Dia memenangi penghargaan Emmy Award dan dinobatkan sebagai “pembawa acara talk show TV paling menakjubkan di dunia” oleh TV Guide dan majalah Time memberikan julukan padanya “Master Mic “. News & Documentary Emmys, King memberikan penghargaan “Lifetime Achievement Award” di tahun 2011.
King biasa menaklukan narasumber yang sulit dipahami. Penyanyi Frank Sinatra, yang jarang memberikan wawancara dan sering mengecam wartawan, berbicara dengan King pada tahun 1988 sekaligus wawancara TV besar terakhirnya. Sinatra memang teman lama Larry dan di depan kamera studio keduanya bertegur sapa layaknya teman. “Mengapa kamu di sini? ” Larry bertanya. Sinatra menjawab, “Karena kamu memintaku untuk datang dan aku sudah lama tidak melihatmu, ” jawab Frank Sinatra.

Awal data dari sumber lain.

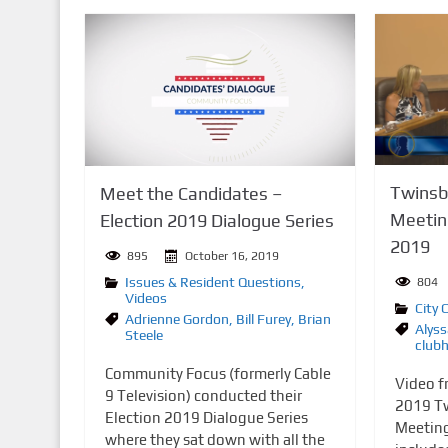
Twinsbu
Meet the Candidates –
Meetin
Election 2019 Dialogue Series
2019
895
October 16, 2019
Issues & Resident Questions
,
804
Videos
City 
Adrienne Gordon
,
Bill Furey
,
Brian
Alyss
Steele
club
Community Focus (formerly Cable
Video f
9 Television) conducted their
2019 Tw
Election 2019 Dialogue Series
Meeting
where they sat down with all the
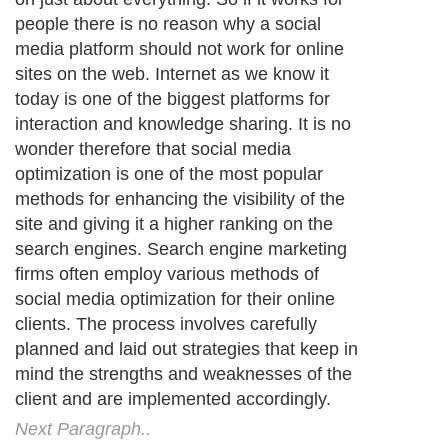
people there is no reason why a social
media platform should not work for online
sites on the web. Internet as we know it
today is one of the biggest platforms for
interaction and knowledge sharing. It is no
wonder therefore that social media
optimization is one of the most popular
methods for enhancing the visibility of the
site and giving it a higher ranking on the
search engines. Search engine marketing
firms often employ various methods of
social media optimization for their online
clients. The process involves carefully
planned and laid out strategies that keep in
mind the strengths and weaknesses of the
client and are implemented accordingly.
Next Paragraph..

King belum pernah bertemu aktor Marlon Brando – yang bahkan lebih sulit diwawancarai – ketika aktor legendaris itu tampil di acara King’s pada tahun 1994. Obrolan keduanya sangat asyik sehingga mereka mengakhiri wawancara 90 menit itu dengan nyanyian lagu dan sebuah ciuman di bibir, dan gambar keduanya tersebar di seluruh media pada minggu-minggu berikutnya. Selain bersahabat dengan Frank Sinátra, Larry King juga akrab dengan Richard Nixon, Al Pacino, Dalai Lama, Bill Clinton, hingga Angelina Jolie dan Mike Tyson.
Kehidupannya di luar studio cenderung flamboyan. Mudah dapat uang dan mudah menghabiskannya. Suka judi – terutama bertaruh di pacuan kuda – dan gonta ganti pasangan. Hingga akhir hayatnya dia menikah delapan kali dengan tujuh perempuan dan mendapatkan lima anak. Seorang anaknya lahir pada tahun 1961 tapi baru bertemu setelah usia 30. Sebab setahun setelah menikahi Annette Kaye dia bercerai pindah kota dan baru menghubunginya. “Aku mengidap kanker paru paru,” Kaye bicara di telepon.

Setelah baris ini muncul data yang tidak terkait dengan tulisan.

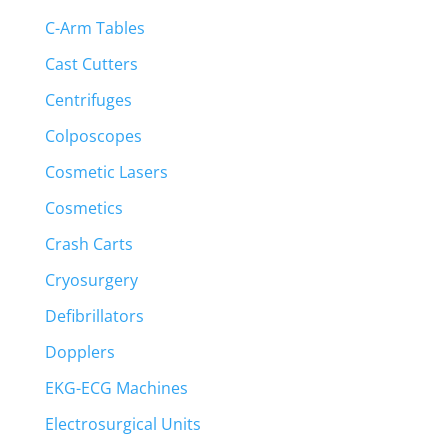
C-Arm Tables
Cast Cutters
Centrifuges
Colposcopes
Cosmetic Lasers
Cosmetics
Crash Carts
Cryosurgery
Defibrillators
Dopplers
EKG-ECG Machines
Electrosurgical Units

“Kau memiliki seorang anak. Ia akan menikah. Aku ingin kau mengenalnya sebelum aku mati. Hm, bukan aku memaksamu mengenalnya sebelum. Aku mati” Larry mengirim orang untuk mengecek. Setelah ditemui, tanpa test DNA, Larry meyakini itu memang anaknya. Selanjutnya menyandang nama Larry King Junior.
Dalam buku memoarnya bertajuk “Master Mic” dia memberi catatan khusus saat usianya mencapai 75 tahun. “Saya terbangun pagi itu, di hari itu, dan menyadari bahwa usia saya sudah mencapai tujuh puluh lima tahun”.
Tujuh puluh lima! Bagaimana mungkin? dia seperti tak yakin. “Ya Tuhan!” Dulu, tidak banyak orang yang hidup hingga 75 tahun. Dan, tiba-tiba sekarang saya berusia 75 tahun? “Tidak mungkin!” serunya sambil mengepalkan tangan dan memukulkannya ke atas meja di Nate ‘n Al saat makan pagi bersama kawan-kawannya.
“Coba lihat sisi baik,” ujar seseorang. “Kau mungkin hari ini berusia 75 tahun. Tapi, kau masih dapat memukul meja dengan kepalan tanganmu.” Ya, betul. “Tapi, sekarang tanganku sakit, ” balas Larry King.